Your instructions: Convert the data below into a Markdown table with the columns Row and Entry. Put each nonblank line in Entry and number the rows in order under Row, starting at 1.

### Extracted records

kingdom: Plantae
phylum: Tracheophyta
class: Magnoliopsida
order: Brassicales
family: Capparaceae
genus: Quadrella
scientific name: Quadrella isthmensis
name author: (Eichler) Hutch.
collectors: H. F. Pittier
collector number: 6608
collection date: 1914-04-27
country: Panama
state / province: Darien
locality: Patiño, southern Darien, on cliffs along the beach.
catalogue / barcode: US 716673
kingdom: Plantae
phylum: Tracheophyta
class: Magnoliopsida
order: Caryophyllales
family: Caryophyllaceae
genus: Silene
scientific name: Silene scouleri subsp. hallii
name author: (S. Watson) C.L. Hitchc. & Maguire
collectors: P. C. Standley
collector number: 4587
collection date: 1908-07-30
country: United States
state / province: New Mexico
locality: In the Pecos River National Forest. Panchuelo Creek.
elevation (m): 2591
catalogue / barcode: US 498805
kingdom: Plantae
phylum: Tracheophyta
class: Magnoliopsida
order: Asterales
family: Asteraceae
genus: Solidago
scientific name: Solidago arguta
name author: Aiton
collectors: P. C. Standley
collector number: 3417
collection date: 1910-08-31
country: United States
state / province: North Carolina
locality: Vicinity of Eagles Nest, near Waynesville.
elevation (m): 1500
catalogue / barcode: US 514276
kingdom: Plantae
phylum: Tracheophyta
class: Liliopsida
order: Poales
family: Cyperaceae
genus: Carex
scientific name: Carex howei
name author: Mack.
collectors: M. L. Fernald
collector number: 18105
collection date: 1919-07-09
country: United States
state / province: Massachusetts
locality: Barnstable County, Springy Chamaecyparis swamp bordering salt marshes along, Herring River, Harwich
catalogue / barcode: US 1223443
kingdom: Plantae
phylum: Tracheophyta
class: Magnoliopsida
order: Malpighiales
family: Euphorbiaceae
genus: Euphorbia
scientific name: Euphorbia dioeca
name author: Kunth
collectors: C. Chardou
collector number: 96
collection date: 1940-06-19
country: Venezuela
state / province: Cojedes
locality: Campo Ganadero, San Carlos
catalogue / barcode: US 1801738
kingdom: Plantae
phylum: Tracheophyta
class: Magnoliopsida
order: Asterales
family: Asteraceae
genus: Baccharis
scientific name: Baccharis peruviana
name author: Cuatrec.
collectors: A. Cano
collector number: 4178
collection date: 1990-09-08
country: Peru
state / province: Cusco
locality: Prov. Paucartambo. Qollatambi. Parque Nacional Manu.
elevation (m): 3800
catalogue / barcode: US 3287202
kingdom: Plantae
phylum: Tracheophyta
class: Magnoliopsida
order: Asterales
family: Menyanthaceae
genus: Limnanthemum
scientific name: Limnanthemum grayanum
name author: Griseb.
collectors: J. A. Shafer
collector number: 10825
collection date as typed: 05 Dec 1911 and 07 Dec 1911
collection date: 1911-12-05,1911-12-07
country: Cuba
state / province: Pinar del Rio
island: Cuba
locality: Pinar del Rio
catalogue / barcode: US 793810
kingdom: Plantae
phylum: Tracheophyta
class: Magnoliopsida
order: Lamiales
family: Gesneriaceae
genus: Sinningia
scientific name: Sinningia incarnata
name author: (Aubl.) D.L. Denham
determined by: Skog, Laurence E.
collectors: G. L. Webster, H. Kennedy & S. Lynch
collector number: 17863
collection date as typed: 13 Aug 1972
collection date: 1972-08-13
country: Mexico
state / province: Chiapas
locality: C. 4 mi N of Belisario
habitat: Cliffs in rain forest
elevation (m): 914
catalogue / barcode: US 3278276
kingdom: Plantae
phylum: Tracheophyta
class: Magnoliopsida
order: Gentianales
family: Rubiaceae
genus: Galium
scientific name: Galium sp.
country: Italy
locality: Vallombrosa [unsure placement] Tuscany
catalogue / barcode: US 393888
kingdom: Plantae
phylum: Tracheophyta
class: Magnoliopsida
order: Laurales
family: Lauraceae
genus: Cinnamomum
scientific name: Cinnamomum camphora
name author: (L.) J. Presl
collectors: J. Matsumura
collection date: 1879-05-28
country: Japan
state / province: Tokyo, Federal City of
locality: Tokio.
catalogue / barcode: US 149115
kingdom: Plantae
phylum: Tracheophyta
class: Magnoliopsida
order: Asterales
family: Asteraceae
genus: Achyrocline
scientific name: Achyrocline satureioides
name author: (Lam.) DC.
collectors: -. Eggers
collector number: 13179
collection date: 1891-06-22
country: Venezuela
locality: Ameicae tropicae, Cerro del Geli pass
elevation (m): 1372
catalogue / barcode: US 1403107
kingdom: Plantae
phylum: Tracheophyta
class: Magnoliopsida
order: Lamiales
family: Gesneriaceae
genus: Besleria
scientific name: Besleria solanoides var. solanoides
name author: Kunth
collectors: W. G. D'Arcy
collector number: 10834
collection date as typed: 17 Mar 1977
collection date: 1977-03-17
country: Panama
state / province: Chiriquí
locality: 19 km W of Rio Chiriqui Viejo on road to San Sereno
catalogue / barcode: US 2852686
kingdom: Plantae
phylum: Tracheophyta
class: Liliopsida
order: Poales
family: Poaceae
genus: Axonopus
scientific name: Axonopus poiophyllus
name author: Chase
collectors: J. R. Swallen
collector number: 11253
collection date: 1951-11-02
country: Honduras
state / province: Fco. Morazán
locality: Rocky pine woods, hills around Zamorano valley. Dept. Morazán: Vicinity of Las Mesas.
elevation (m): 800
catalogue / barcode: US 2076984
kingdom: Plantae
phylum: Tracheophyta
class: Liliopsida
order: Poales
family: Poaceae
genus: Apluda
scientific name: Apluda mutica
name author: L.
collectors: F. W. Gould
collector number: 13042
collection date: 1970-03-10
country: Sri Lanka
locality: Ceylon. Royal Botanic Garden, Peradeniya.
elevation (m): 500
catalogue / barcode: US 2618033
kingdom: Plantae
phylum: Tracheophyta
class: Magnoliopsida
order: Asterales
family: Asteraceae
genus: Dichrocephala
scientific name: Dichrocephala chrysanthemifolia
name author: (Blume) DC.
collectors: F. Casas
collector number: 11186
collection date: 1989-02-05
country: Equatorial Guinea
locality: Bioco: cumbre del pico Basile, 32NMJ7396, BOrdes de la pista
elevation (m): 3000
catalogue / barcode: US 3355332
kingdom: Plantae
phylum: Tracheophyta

######

Solution:
| Row | Entry |
|---|---|
| 1 | kingdom: Plantae |
| 2 | phylum: Tracheophyta |
| 3 | class: Magnoliopsida |
| 4 | order: Brassicales |
| 5 | family: Capparaceae |
| 6 | genus: Quadrella |
| 7 | scientific name: Quadrella isthmensis |
| 8 | name author: (Eichler) Hutch. |
| 9 | collectors: H. F. Pittier |
| 10 | collector number: 6608 |
| 11 | collection date: 1914-04-27 |
| 12 | country: Panama |
| 13 | state / province: Darien |
| 14 | locality: Patiño, southern Darien, on cliffs along the beach. |
| 15 | catalogue / barcode: US 716673 |
| 16 | kingdom: Plantae |
| 17 | phylum: Tracheophyta |
| 18 | class: Magnoliopsida |
| 19 | order: Caryophyllales |
| 20 | family: Caryophyllaceae |
| 21 | genus: Silene |
| 22 | scientific name: Silene scouleri subsp. hallii |
| 23 | name author: (S. Watson) C.L. Hitchc. & Maguire |
| 24 | collectors: P. C. Standley |
| 25 | collector number: 4587 |
| 26 | collection date: 1908-07-30 |
| 27 | country: United States |
| 28 | state / province: New Mexico |
| 29 | locality: In the Pecos River National Forest. Panchuelo Creek. |
| 30 | elevation (m): 2591 |
| 31 | catalogue / barcode: US 498805 |
| 32 | kingdom: Plantae |
| 33 | phylum: Tracheophyta |
| 34 | class: Magnoliopsida |
| 35 | order: Asterales |
| 36 | family: Asteraceae |
| 37 | genus: Solidago |
| 38 | scientific name: Solidago arguta |
| 39 | name author: Aiton |
| 40 | collectors: P. C. Standley |
| 41 | collector number: 3417 |
| 42 | collection date: 1910-08-31 |
| 43 | country: United States |
| 44 | state / province: North Carolina |
| 45 | locality: Vicinity of Eagles Nest, near Waynesville. |
| 46 | elevation (m): 1500 |
| 47 | catalogue / barcode: US 514276 |
| 48 | kingdom: Plantae |
| 49 | phylum: Tracheophyta |
| 50 | class: Liliopsida |
| 51 | order: Poales |
| 52 | family: Cyperaceae |
| 53 | genus: Carex |
| 54 | scientific name: Carex howei |
| 55 | name author: Mack. |
| 56 | collectors: M. L. Fernald |
| 57 | collector number: 18105 |
| 58 | collection date: 1919-07-09 |
| 59 | country: United States |
| 60 | state / province: Massachusetts |
| 61 | locality: Barnstable County, Springy Chamaecyparis swamp bordering salt marshes along, Herring River, Harwich |
| 62 | catalogue / barcode: US 1223443 |
| 63 | kingdom: Plantae |
| 64 | phylum: Tracheophyta |
| 65 | class: Magnoliopsida |
| 66 | order: Malpighiales |
| 67 | family: Euphorbiaceae |
| 68 | genus: Euphorbia |
| 69 | scientific name: Euphorbia dioeca |
| 70 | name author: Kunth |
| 71 | collectors: C. Chardou |
| 72 | collector number: 96 |
| 73 | collection date: 1940-06-19 |
| 74 | country: Venezuela |
| 75 | state / province: Cojedes |
| 76 | locality: Campo Ganadero, San Carlos |
| 77 | catalogue / barcode: US 1801738 |
| 78 | kingdom: Plantae |
| 79 | phylum: Tracheophyta |
| 80 | class: Magnoliopsida |
| 81 | order: Asterales |
| 82 | family: Asteraceae |
| 83 | genus: Baccharis |
| 84 | scientific name: Baccharis peruviana |
| 85 | name author: Cuatrec. |
| 86 | collectors: A. Cano |
| 87 | collector number: 4178 |
| 88 | collection date: 1990-09-08 |
| 89 | country: Peru |
| 90 | state / province: Cusco |
| 91 | locality: Prov. Paucartambo. Qollatambi. Parque Nacional Manu. |
| 92 | elevation (m): 3800 |
| 93 | catalogue / barcode: US 3287202 |
| 94 | kingdom: Plantae |
| 95 | phylum: Tracheophyta |
| 96 | class: Magnoliopsida |
| 97 | order: Asterales |
| 98 | family: Menyanthaceae |
| 99 | genus: Limnanthemum |
| 100 | scientific name: Limnanthemum grayanum |
| 101 | name author: Griseb. |
| 102 | collectors: J. A. Shafer |
| 103 | collector number: 10825 |
| 104 | collection date as typed: 05 Dec 1911 and 07 Dec 1911 |
| 105 | collection date: 1911-12-05,1911-12-07 |
| 106 | country: Cuba |
| 107 | state / province: Pinar del Rio |
| 108 | island: Cuba |
| 109 | locality: Pinar del Rio |
| 110 | catalogue / barcode: US 793810 |
| 111 | kingdom: Plantae |
| 112 | phylum: Tracheophyta |
| 113 | class: Magnoliopsida |
| 114 | order: Lamiales |
| 115 | family: Gesneriaceae |
| 116 | genus: Sinningia |
| 117 | scientific name: Sinningia incarnata |
| 118 | name author: (Aubl.) D.L. Denham |
| 119 | determined by: Skog, Laurence E. |
| 120 | collectors: G. L. Webster, H. Kennedy & S. Lynch |
| 121 | collector number: 17863 |
| 122 | collection date as typed: 13 Aug 1972 |
| 123 | collection date: 1972-08-13 |
| 124 | country: Mexico |
| 125 | state / province: Chiapas |
| 126 | locality: C. 4 mi N of Belisario |
| 127 | habitat: Cliffs in rain forest |
| 128 | elevation (m): 914 |
| 129 | catalogue / barcode: US 3278276 |
| 130 | kingdom: Plantae |
| 131 | phylum: Tracheophyta |
| 132 | class: Magnoliopsida |
| 133 | order: Gentianales |
| 134 | family: Rubiaceae |
| 135 | genus: Galium |
| 136 | scientific name: Galium sp. |
| 137 | country: Italy |
| 138 | locality: Vallombrosa [unsure placement] Tuscany |
| 139 | catalogue / barcode: US 393888 |
| 140 | kingdom: Plantae |
| 141 | phylum: Tracheophyta |
| 142 | class: Magnoliopsida |
| 143 | order: Laurales |
| 144 | family: Lauraceae |
| 145 | genus: Cinnamomum |
| 146 | scientific name: Cinnamomum camphora |
| 147 | name author: (L.) J. Presl |
| 148 | collectors: J. Matsumura |
| 149 | collection date: 1879-05-28 |
| 150 | country: Japan |
| 151 | state / province: Tokyo, Federal City of |
| 152 | locality: Tokio. |
| 153 | catalogue / barcode: US 149115 |
| 154 | kingdom: Plantae |
| 155 | phylum: Tracheophyta |
| 156 | class: Magnoliopsida |
| 157 | order: Asterales |
| 158 | family: Asteraceae |
| 159 | genus: Achyrocline |
| 160 | scientific name: Achyrocline satureioides |
| 161 | name author: (Lam.) DC. |
| 162 | collectors: -. Eggers |
| 163 | collector number: 13179 |
| 164 | collection date: 1891-06-22 |
| 165 | country: Venezuela |
| 166 | locality: Ameicae tropicae, Cerro del Geli pass |
| 167 | elevation (m): 1372 |
| 168 | catalogue / barcode: US 1403107 |
| 169 | kingdom: Plantae |
| 170 | phylum: Tracheophyta |
| 171 | class: Magnoliopsida |
| 172 | order: Lamiales |
| 173 | family: Gesneriaceae |
| 174 | genus: Besleria |
| 175 | scientific name: Besleria solanoides var. solanoides |
| 176 | name author: Kunth |
| 177 | collectors: W. G. D'Arcy |
| 178 | collector number: 10834 |
| 179 | collection date as typed: 17 Mar 1977 |
| 180 | collection date: 1977-03-17 |
| 181 | country: Panama |
| 182 | state / province: Chiriquí |
| 183 | locality: 19 km W of Rio Chiriqui Viejo on road to San Sereno |
| 184 | catalogue / barcode: US 2852686 |
| 185 | kingdom: Plantae |
| 186 | phylum: Tracheophyta |
| 187 | class: Liliopsida |
| 188 | order: Poales |
| 189 | family: Poaceae |
| 190 | genus: Axonopus |
| 191 | scientific name: Axonopus poiophyllus |
| 192 | name author: Chase |
| 193 | collectors: J. R. Swallen |
| 194 | collector number: 11253 |
| 195 | collection date: 1951-11-02 |
| 196 | country: Honduras |
| 197 | state / province: Fco. Morazán |
| 198 | locality: Rocky pine woods, hills around Zamorano valley. Dept. Morazán: Vicinity of Las Mesas. |
| 199 | elevation (m): 800 |
| 200 | catalogue / barcode: US 2076984 |
| 201 | kingdom: Plantae |
| 202 | phylum: Tracheophyta |
| 203 | class: Liliopsida |
| 204 | order: Poales |
| 205 | family: Poaceae |
| 206 | genus: Apluda |
| 207 | scientific name: Apluda mutica |
| 208 | name author: L. |
| 209 | collectors: F. W. Gould |
| 210 | collector number: 13042 |
| 211 | collection date: 1970-03-10 |
| 212 | country: Sri Lanka |
| 213 | locality: Ceylon. Royal Botanic Garden, Peradeniya. |
| 214 | elevation (m): 500 |
| 215 | catalogue / barcode: US 2618033 |
| 216 | kingdom: Plantae |
| 217 | phylum: Tracheophyta |
| 218 | class: Magnoliopsida |
| 219 | order: Asterales |
| 220 | family: Asteraceae |
| 221 | genus: Dichrocephala |
| 222 | scientific name: Dichrocephala chrysanthemifolia |
| 223 | name author: (Blume) DC. |
| 224 | collectors: F. Casas |
| 225 | collector number: 11186 |
| 226 | collection date: 1989-02-05 |
| 227 | country: Equatorial Guinea |
| 228 | locality: Bioco: cumbre del pico Basile, 32NMJ7396, BOrdes de la pista |
| 229 | elevation (m): 3000 |
| 230 | catalogue / barcode: US 3355332 |
| 231 | kingdom: Plantae |
| 232 | phylum: Tracheophyta |